Порой мы ничего не видим с высоты – только дымную мглу, только аспидно-черное, стариковски седое тяжелое облако праха, который все никак не вернется на землю. Может быть, для кого-то высота – это что-то вроде зрительной анестезии. Высота как бы хлороформирует наше сознание: криков «Мамочка! Больно!» не слышно. Впрочем, думаю, в массе своей наши бомберы не подымаются – или не опускаются – до подобного способа думания. Ощущения мастера, занятого повседневной, любимой работой. Ощущение себя вседержителем, который одним мановением стирает с земли человеков, словно ветхозаветный Господь.
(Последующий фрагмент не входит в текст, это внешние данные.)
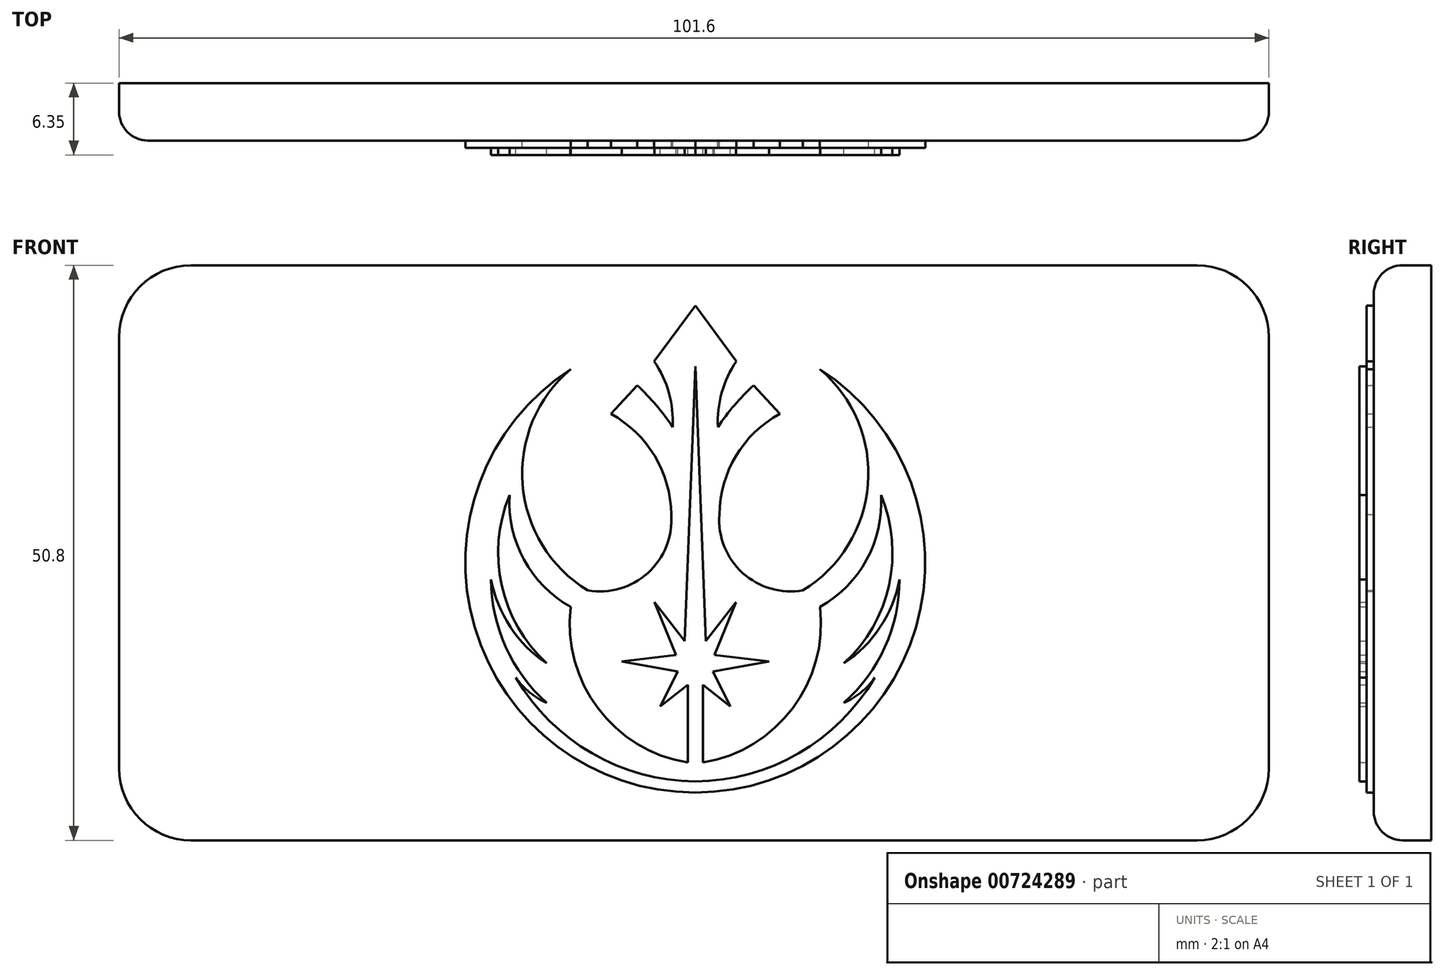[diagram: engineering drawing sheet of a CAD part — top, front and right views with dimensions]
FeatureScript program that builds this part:
annotation { "Feature Type Name" : "Feature", "Feature Type Description" : "" }
export const myFeature = defineFeature(function(context is Context, id is Id, definition is map)
    precondition{}
    {
        {
            var Q0;
            Q0=qCreatedBy(makeId("Front.planeOp"),FACE);
            var sketch = newSketch(context, id + "F0", { "sketchPlane" : qUnion([Q0])});
            skLineSegment(sketch, "E0.bottom", {"start": v(-6.35, 0) * mm, "end": v(-95.25, 0) * mm});
            skLineSegment(sketch, "E0.top", {"start": v(-6.35, 50.8) * mm, "end": v(-95.25, 50.8) * mm});
            skLineSegment(sketch, "E0.left", {"start": v(0, 6.35) * mm, "end": v(0, 44.45) * mm});
            skLineSegment(sketch, "E0.right", {"start": v(-101.6, 6.35) * mm, "end": v(-101.6, 44.45) * mm});
            skPoint(sketch, "E1.visualSharp", {"position": v(-101.6, 50.8) * mm});
            skArc(sketch, "E1.filletArc", {"start": v(-95.25, 50.8) * mm, "mid": v(-99.74, 48.94) * mm, "end": v(-101.6, 44.45) * mm});
            skPoint(sketch, "E2.visualSharp", {"position": v(-101.6, 0) * mm});
            skArc(sketch, "E2.filletArc", {"start": v(-101.6, 6.35) * mm, "mid": v(-99.74, 1.86) * mm, "end": v(-95.25, 0) * mm});
            skPoint(sketch, "E3.visualSharp", {"position": v(0, 0) * mm});
            skArc(sketch, "E3.filletArc", {"start": v(-6.35, 0) * mm, "mid": v(-1.86, 1.86) * mm, "end": v(0, 6.35) * mm});
            skPoint(sketch, "E4.visualSharp", {"position": v(0, 50.8) * mm});
            skArc(sketch, "E4.filletArc", {"start": v(0, 44.45) * mm, "mid": v(-1.86, 48.94) * mm, "end": v(-6.35, 50.8) * mm});
            skSolve(sketch);
        }
        {
            var Q0;
            Q0=makeQuery(id+"F0.imprint","IMPRINT",FACE,{"disambiguationData":[TD([[makeQuery(id+"F0.imprint","IMPRINT",EDGE,{"derivedFrom":sQuery(id+"F0.wireOp",EDGE,"E0.bottom")}),-1.0]])]});
            extrude(context, id + "F1", {"entities" : qUnion([Q0]), "depth" : 5.08 * mm, "offsetDistance" : 25.4 * mm});
        }
        {
            var Q0;
            Q0=makeQuery(id+"F1.opExtrude","CAP_EDGE",EDGE,{"disambiguationData":[OSD([sQuery(id+"F0.wireOp",EDGE,"E0.top")])],"isStart":false});
            fillet(context, id + "F2", {"entities" : qUnion([Q0]), "radius" : 2.54 * mm, "tangentPropagation" : true, "allowEdgeOverflow" : false});
        }
        {
            var Q0;
            Q0=makeQuery(id+"F1.opExtrude","CAP_FACE",FACE,{"disambiguationData":[OSD([sQuery(id+"F0.wireOp",EDGE,"E0.bottom"),sQuery(id+"F0.wireOp",EDGE,"E0.top"),sQuery(id+"F0.wireOp",EDGE,"E0.left"),sQuery(id+"F0.wireOp",EDGE,"E0.right"),sQuery(id+"F0.wireOp",EDGE,"E1.filletArc"),sQuery(id+"F0.wireOp",EDGE,"E2.filletArc"),sQuery(id+"F0.wireOp",EDGE,"E3.filletArc"),sQuery(id+"F0.wireOp",EDGE,"E4.filletArc")])],"isStart":false});
            var sketch = newSketch(context, id + "F3", { "sketchPlane" : qUnion([Q0])});
            skArc(sketch, "E5", {"start": v(-61.7, 41.62) * mm, "mid": v(-50.68, 4.22) * mm, "end": v(-39.67, 41.62) * mm});
            skArc(sketch, "E6", {"start": v(-67.1, 30.49) * mm, "mid": v(-65.82, 24.78) * mm, "end": v(-61.7, 20.62) * mm});
            skArc(sketch, "E7", {"start": v(-67.1, 30.49) * mm, "mid": v(-67.8, 22.54) * mm, "end": v(-63.82, 15.63) * mm});
            skArc(sketch, "E8", {"start": v(-68.73, 23.04) * mm, "mid": v(-67.02, 18.84) * mm, "end": v(-63.82, 15.63) * mm});
            skArc(sketch, "E9", {"start": v(-68.73, 23.04) * mm, "mid": v(-67.43, 17.07) * mm, "end": v(-63.82, 12.15) * mm});
            skArc(sketch, "E10", {"start": v(-66.55, 14.37) * mm, "mid": v(-65.33, 13.07) * mm, "end": v(-63.82, 12.15) * mm});
            skArc(sketch, "E11", {"start": v(-66.55, 14.37) * mm, "mid": v(-59.82, 7.69) * mm, "end": v(-50.68, 5.2) * mm});
            skArc(sketch, "E12", {"start": v(-61.7, 20.62) * mm, "mid": v(-59.29, 11.66) * mm, "end": v(-51.35, 6.86) * mm});
            skArc(sketch, "E13", {"start": v(-52.68, 36.5) * mm, "mid": v(-53.02, 39.54) * mm, "end": v(-54.32, 42.3) * mm});
            skArc(sketch, "E14", {"start": v(-52.68, 36.5) * mm, "mid": v(-54.14, 38.44) * mm, "end": v(-55.82, 40.19) * mm});
            skArc(sketch, "E15", {"start": v(-61.7, 41.62) * mm, "mid": v(-65.94, 31.47) * mm, "end": v(-60.2, 22.09) * mm});
            skArc(sketch, "E16", {"start": v(-60.2, 22.09) * mm, "mid": v(-54.86, 23.62) * mm, "end": v(-52.81, 28.78) * mm});
            skArc(sketch, "E17", {"start": v(-52.81, 28.78) * mm, "mid": v(-54.27, 33.95) * mm, "end": v(-58.14, 37.66) * mm});
            skLineSegment(sketch, "E18", {"start": v(-58.14, 37.66) * mm, "end": v(-55.82, 40.19) * mm});
            skLineSegment(sketch, "E19", {"start": v(-54.32, 42.3) * mm, "end": v(-50.68, 47.23) * mm});
            skLineSegment(sketch, "E20", {"start": v(-51.35, 6.86) * mm, "end": v(-51.35, 13.75) * mm});
            skLineSegment(sketch, "E21", {"start": v(-51.35, 13.75) * mm, "end": v(-53.77, 11.84) * mm});
            skLineSegment(sketch, "E22", {"start": v(-53.77, 11.84) * mm, "end": v(-52.24, 14.9) * mm});
            skLineSegment(sketch, "E23", {"start": v(-52.24, 14.9) * mm, "end": v(-57.19, 15.8) * mm});
            skLineSegment(sketch, "E24", {"start": v(-57.19, 15.8) * mm, "end": v(-52.39, 16.36) * mm});
            skLineSegment(sketch, "E25", {"start": v(-52.39, 16.36) * mm, "end": v(-54.28, 21.04) * mm});
            skLineSegment(sketch, "E26", {"start": v(-54.28, 21.04) * mm, "end": v(-51.61, 17.6) * mm});
            skLineSegment(sketch, "E27", {"start": v(-51.61, 17.6) * mm, "end": v(-50.68, 41.85) * mm});
            skLineSegment(sketch, "E28.MirrorCS", {"start": v(-47.05, 42.3) * mm, "end": v(-50.68, 47.23) * mm});
            skArc(sketch, "E29.MirrorCS", {"start": v(-48.69, 36.5) * mm, "mid": v(-47.23, 38.44) * mm, "end": v(-45.55, 40.19) * mm});
            skLineSegment(sketch, "E30.MirrorCS", {"start": v(-43.22, 37.66) * mm, "end": v(-45.55, 40.19) * mm});
            skArc(sketch, "E31.MirrorCS", {"start": v(-48.55, 28.78) * mm, "mid": v(-47.1, 33.95) * mm, "end": v(-43.22, 37.66) * mm});
            skArc(sketch, "E32.MirrorCS", {"start": v(-41.17, 22.09) * mm, "mid": v(-46.5, 23.62) * mm, "end": v(-48.55, 28.78) * mm});
            skArc(sketch, "E33.MirrorCS", {"start": v(-39.67, 41.62) * mm, "mid": v(-35.42, 31.47) * mm, "end": v(-41.17, 22.09) * mm});
            skArc(sketch, "E34.MirrorCS", {"start": v(-34.27, 30.49) * mm, "mid": v(-35.55, 24.78) * mm, "end": v(-39.66, 20.62) * mm});
            skArc(sketch, "E35.MirrorCS", {"start": v(-34.27, 30.49) * mm, "mid": v(-33.57, 22.54) * mm, "end": v(-37.55, 15.63) * mm});
            skArc(sketch, "E36.MirrorCS", {"start": v(-32.63, 23.04) * mm, "mid": v(-34.34, 18.84) * mm, "end": v(-37.55, 15.63) * mm});
            skArc(sketch, "E37.MirrorCS", {"start": v(-32.63, 23.04) * mm, "mid": v(-33.93, 17.07) * mm, "end": v(-37.55, 12.15) * mm});
            skArc(sketch, "E38.MirrorCS", {"start": v(-34.82, 14.37) * mm, "mid": v(-36.03, 13.07) * mm, "end": v(-37.55, 12.15) * mm});
            skArc(sketch, "E39.MirrorCS", {"start": v(-34.82, 14.37) * mm, "mid": v(-41.54, 7.69) * mm, "end": v(-50.68, 5.2) * mm});
            skLineSegment(sketch, "E40.MirrorCS", {"start": v(-50.02, 6.86) * mm, "end": v(-50.02, 13.75) * mm});
            skLineSegment(sketch, "E41.MirrorCS", {"start": v(-50.02, 13.75) * mm, "end": v(-47.6, 11.84) * mm});
            skLineSegment(sketch, "E42.MirrorCS", {"start": v(-47.6, 11.84) * mm, "end": v(-49.13, 14.9) * mm});
            skLineSegment(sketch, "E43.MirrorCS", {"start": v(-49.13, 14.9) * mm, "end": v(-44.18, 15.8) * mm});
            skLineSegment(sketch, "E44.MirrorCS", {"start": v(-44.18, 15.8) * mm, "end": v(-48.98, 16.36) * mm});
            skLineSegment(sketch, "E45.MirrorCS", {"start": v(-48.98, 16.36) * mm, "end": v(-47.08, 21.04) * mm});
            skLineSegment(sketch, "E46.MirrorCS", {"start": v(-47.08, 21.04) * mm, "end": v(-49.75, 17.6) * mm});
            skLineSegment(sketch, "E47.MirrorCS", {"start": v(-49.75, 17.6) * mm, "end": v(-50.68, 41.85) * mm});
            skArc(sketch, "E48.MirrorCS", {"start": v(-48.69, 36.5) * mm, "mid": v(-48.35, 39.54) * mm, "end": v(-47.05, 42.3) * mm});
            skArc(sketch, "E49.MirrorCS", {"start": v(-39.66, 20.62) * mm, "mid": v(-42.08, 11.66) * mm, "end": v(-50.02, 6.86) * mm});
            skSolve(sketch);
        }
        {
            var Q0;
            Q0=makeQuery(id+"F3.imprint","IMPRINT",FACE,{"disambiguationData":[TD([[makeQuery(id+"F3.imprint","IMPRINT",EDGE,{"derivedFrom":sQuery(id+"F3.wireOp",EDGE,"E6")}),-1.0]])]});
            extrude(context, id + "F4", {"entities" : qUnion([Q0]), "operationType" : NewBodyOperationType.ADD, "depth" : 1.27 * mm, "offsetDistance" : 25.4 * mm});
        }
        {
            var Q0;
            Q0=makeQuery(id+"F3.imprint","IMPRINT",FACE,{"disambiguationData":[TD([[makeQuery(id+"F3.imprint","IMPRINT",EDGE,{"derivedFrom":sQuery(id+"F3.wireOp",EDGE,"E5")}),1.0]])]});
            extrude(context, id + "F5", {"entities" : qUnion([Q0]), "operationType" : NewBodyOperationType.ADD, "depth" : 0.64 * mm, "offsetDistance" : 25.4 * mm});
        }
    });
Во многих смыслах летчик – избранный: нам никогда, к примеру, не изведать, как страшна окопная могила, придавленность всем весом рухнувших домовых этажей, хотя участь летчицких тел по-своему ужасна и завидна только тем, что для нас зачастую все кончается мигом – мы почти что свободны от муки телесного приготовления. Меня порою забавляет мысль о том, как мало может сделать для своего спасения земнородный немец или русский, – меньше, чем муравей или жук, запоздало распяливший крылья под накрывшей его сапоговою силой, чугунной плитой, – и как много могу сделать я. Что-то космически смешное есть в бытии различных особей на разных полюсах – в различных средах и на разных скоростях. Вознося благодарность Создателю, мы почему-то забываем о его чувстве юмора. И еще одно напоминание о щедрости Господа – ни на что не похожий упредительный холод обжигает мне мозг, и, взглянув по подсказке снисходительной смерти направо и вверх, вижу гроздья иванов в застиранной голубизне.
– Всем внимание! – врываюсь в эфир. – Два часа, десять градусов ниже.
– Гут гемахт, Минки-Пинки, – отзывается Реш. – Забираемся на колокольню, ребята, экспресс! Надо их раскидать.